As the outlook for stocks becomes increasingly uncertain, there are signs that unlike during recent geopolitical crises, the big money is starting to get nervous.
"There is a sign that more fear is creeping into the market, and we've been doing the Greek dance for—God, I forgot how many years now. But what we're seeing is elevated levels in indexes that were not elevated in the past, so we're seeing people move into safer assets," said options expert Dennis Davitt of Harvest Volatility Advisors.
One indicator that stands out to Davitt is the comparison between corporate bond yields and Treasury yields. That spread has widened out considerably, meaning that investors are now demanding a greater return for riskier (albeit still quite safe) bonds.
"We're seeing movement away from speculative bonds," Davitt said Tuesday in an interview on CNBC's "Trading Nation."

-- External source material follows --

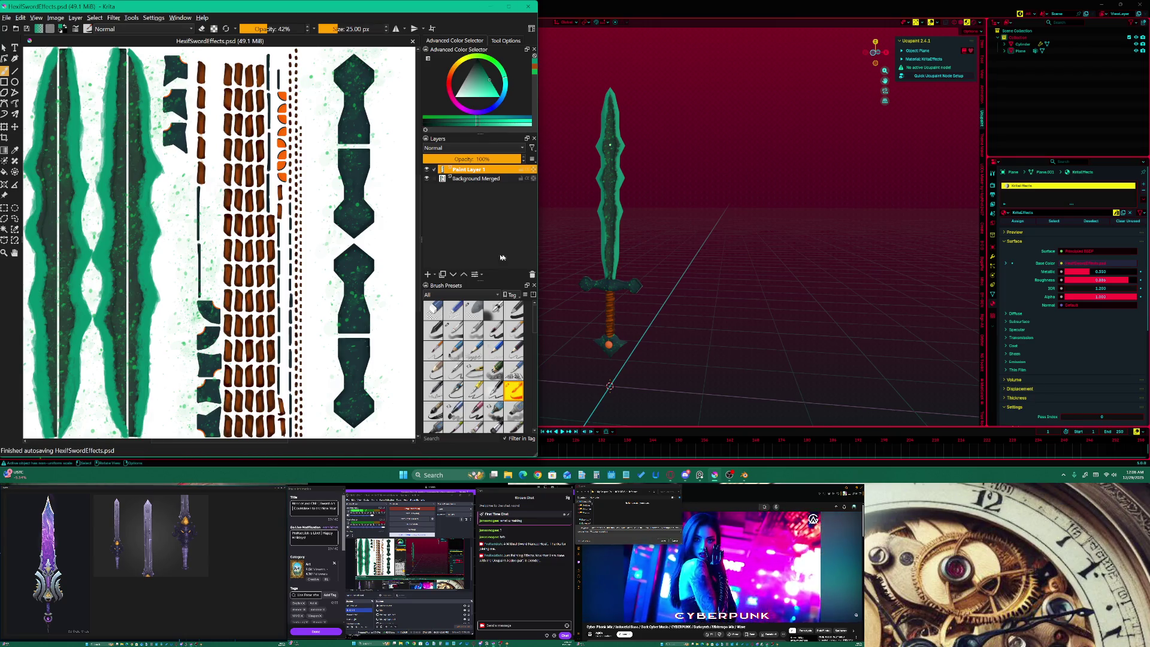
# After orbiting the 3D sword, return to the texture atlas and add a rough brush mark
pyautogui.moveTo(588, 229); pyautogui.dragTo(630, 235, button='middle')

Further, Davitt notes that the CBOE Volatility Index has begun to rise, meaning that investors are now willing to pay more for protection on the . The credit and options market are thus both showing signs of fear, he said.
Yet according to Erin Gibbs, equity chief investment officer at S&P Capital IQ, the indicators that Davitt is examining merely show long-awaited signs of normality.
Regarding the spread between corporate and Treasury yields, Gibbs wrote to CNBC that, "Credit risk did become a more important factor in June, and now in July. But these are still very low spreads compared to the past three, five and 10 years, and is now just returning to a more normal historical range."
Similarly, while the VIX has jumped considerably, it is still below 20, which is often considered to be its historical mean.
"There is increased amount of fear in the markets, but it's because we are coming off of such incredible lows," Gibbs said.